ТЕКСТ ДЛЯ ЧТЕНИЯ:
На века остается только литература, в газету потом заглядывают только специалисты. Кино тоже быстро устаревает, да и питается оно литературой. Десятилетний кризис нашего кино был связан исключительно с тем, что режиссеры решили, что без литературы обойдутся, что они сами сценаристы. Исчез кинематографист, который раньше перелопачивал книги, журналы, звонил по редакциям: нет ли интересной рукописи? Сейчас этого нет.
И у нас, и в Америке почти все лучшие фильмы сняты не по сценариям, а по романам. Литература всегда является основой синтетических искусств – театра, кино, телевидения.
– На V съезде кинематографистов кинорежиссеры в один голос говорили о том, что нет хороших сценариев. Наблюдается какой-то тотальный страх перед современностью – неприятие и неумение ее отражать. С чем, на ваш взгляд, это связано?

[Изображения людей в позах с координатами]
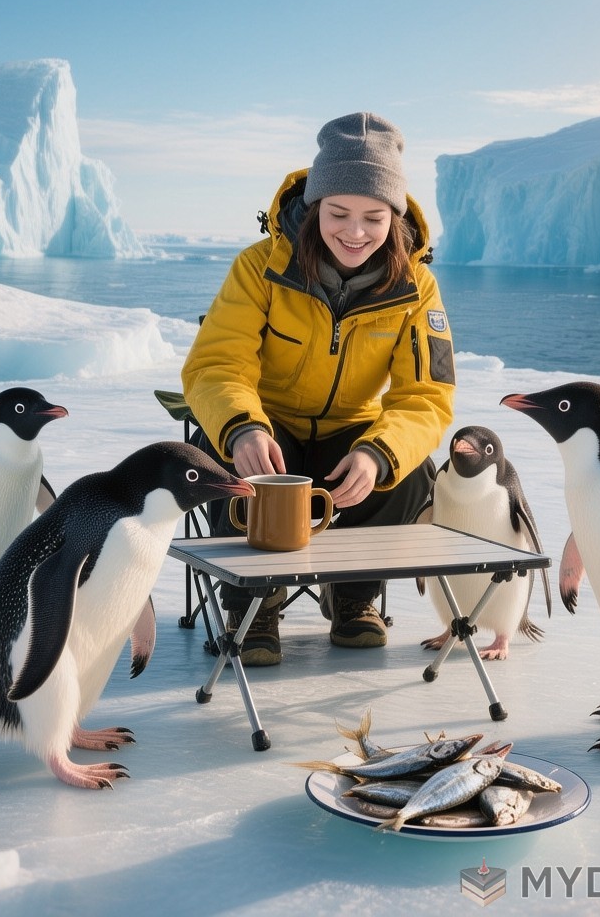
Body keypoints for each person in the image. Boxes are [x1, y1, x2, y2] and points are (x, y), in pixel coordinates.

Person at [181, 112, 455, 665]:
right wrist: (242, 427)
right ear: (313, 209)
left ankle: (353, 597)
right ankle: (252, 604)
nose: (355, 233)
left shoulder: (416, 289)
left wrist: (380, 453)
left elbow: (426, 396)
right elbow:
---
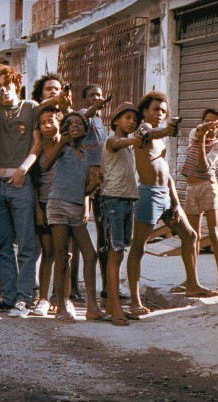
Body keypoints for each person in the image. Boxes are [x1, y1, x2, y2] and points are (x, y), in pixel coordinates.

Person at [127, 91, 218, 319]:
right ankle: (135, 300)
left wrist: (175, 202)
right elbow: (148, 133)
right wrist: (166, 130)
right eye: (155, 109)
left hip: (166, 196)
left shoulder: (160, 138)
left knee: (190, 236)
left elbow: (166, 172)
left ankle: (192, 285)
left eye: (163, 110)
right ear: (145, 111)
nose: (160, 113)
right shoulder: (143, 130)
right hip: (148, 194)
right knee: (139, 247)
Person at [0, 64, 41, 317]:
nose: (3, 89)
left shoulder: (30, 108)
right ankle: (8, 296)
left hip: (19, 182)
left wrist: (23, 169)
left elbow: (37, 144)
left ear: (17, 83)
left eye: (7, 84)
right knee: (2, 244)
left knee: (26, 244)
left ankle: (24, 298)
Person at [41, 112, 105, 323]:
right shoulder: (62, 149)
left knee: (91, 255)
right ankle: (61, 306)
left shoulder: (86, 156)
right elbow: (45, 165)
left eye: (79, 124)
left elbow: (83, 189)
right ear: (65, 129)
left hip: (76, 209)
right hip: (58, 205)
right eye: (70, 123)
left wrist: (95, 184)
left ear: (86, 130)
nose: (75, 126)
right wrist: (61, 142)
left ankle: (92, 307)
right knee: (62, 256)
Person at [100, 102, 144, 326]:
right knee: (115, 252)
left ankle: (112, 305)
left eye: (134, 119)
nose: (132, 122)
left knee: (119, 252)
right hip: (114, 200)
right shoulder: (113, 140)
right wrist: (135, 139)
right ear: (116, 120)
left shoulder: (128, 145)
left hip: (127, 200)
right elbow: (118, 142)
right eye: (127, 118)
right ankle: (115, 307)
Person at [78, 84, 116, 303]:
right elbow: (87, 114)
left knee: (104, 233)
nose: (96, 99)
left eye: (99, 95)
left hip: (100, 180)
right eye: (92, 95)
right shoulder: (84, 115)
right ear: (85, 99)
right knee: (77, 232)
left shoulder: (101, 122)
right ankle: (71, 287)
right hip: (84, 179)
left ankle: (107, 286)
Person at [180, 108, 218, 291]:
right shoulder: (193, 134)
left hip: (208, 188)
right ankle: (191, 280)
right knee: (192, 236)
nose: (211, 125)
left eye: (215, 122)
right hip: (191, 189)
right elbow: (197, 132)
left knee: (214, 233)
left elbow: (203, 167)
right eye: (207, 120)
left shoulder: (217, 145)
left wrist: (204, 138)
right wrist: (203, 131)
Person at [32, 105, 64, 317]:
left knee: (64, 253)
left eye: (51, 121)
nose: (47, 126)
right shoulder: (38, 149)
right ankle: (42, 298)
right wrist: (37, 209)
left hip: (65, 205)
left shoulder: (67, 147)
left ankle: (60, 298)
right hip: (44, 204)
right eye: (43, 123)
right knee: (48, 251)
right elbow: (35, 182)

ЗАДАНИЯ:
A: Ответьте по фрагменту о литературе и кино:
(i) Что, согласно фрагменту, остается на века?
(ii) С чем был связан десятилетний кризис нашего кино?
(iii) О чем в один голос говорили кинорежиссеры на V съезде кинематографистов?
B: Напишите, что идет дальше во фрагменте о литературе и кино, начав сразу после его последней фразы.
Для работы эти данные не понадобятся.

ОТВЕТЫ ПО ПОРЯДКУ:
A:
(i) На века остается только литература.
(ii) Кризис был связан с тем, что режиссеры решили обойтись без литературы и сами стать сценаристами.
(iii) Они говорили о том, что нет хороших сценариев.

B:
– Я с этим столкнулся сам. Волей судеб я оказался руководителем сценарной группы, работавшей над созданием сериала. Стал общаться со сценаристами и вдруг обнаружил людей, которым лет десять-пятнадцать назад, когда я был в Союзе писателей секретарем по работе с молодыми авторами, сказали, что им лучше сменить профессию, что литература не их призвание. Тогда они ушли в сценарное дело. А ведь там все то же самое. Никогда не существовало чисто сценарной профессии. В 1986 году я писал сценарий вместе с Евгением Габриловичем. В этом сценарии мы, кстати, предсказали крах перестройки. Так вот Габрилович, признанный сценарист, говорил мне: «Юра, нет такой профессии – сценарист. Есть профессия – писатель, пишущий сценарии. Если это хороший писатель, то и сценарии будут хорошие. Плохой писатель – плохие сценарии». Сценарий – это жанр литературы, как и пьеса. Драматург учитывает специфику театра, а сценарист учитывает специфику кино.
Так откуда могут появиться хорошие сценарии, когда, в отличие от кино, телевидения, даже от театра, литература в это десятилетие была самым загнанным, неуважаемым и на большом подозрении у власти видом искусства, в который практически не вкладывались деньги? Поддерживались и финансировались государством и западными фондами в основном направления экспериментально-отстраненного характера и люди, которых интересует не жизнь, а литературный космос, где летают цитаты, сталкиваются чужие миры, и из этих миров они кроят новые миры.
– Почему литература оказалась на подозрении?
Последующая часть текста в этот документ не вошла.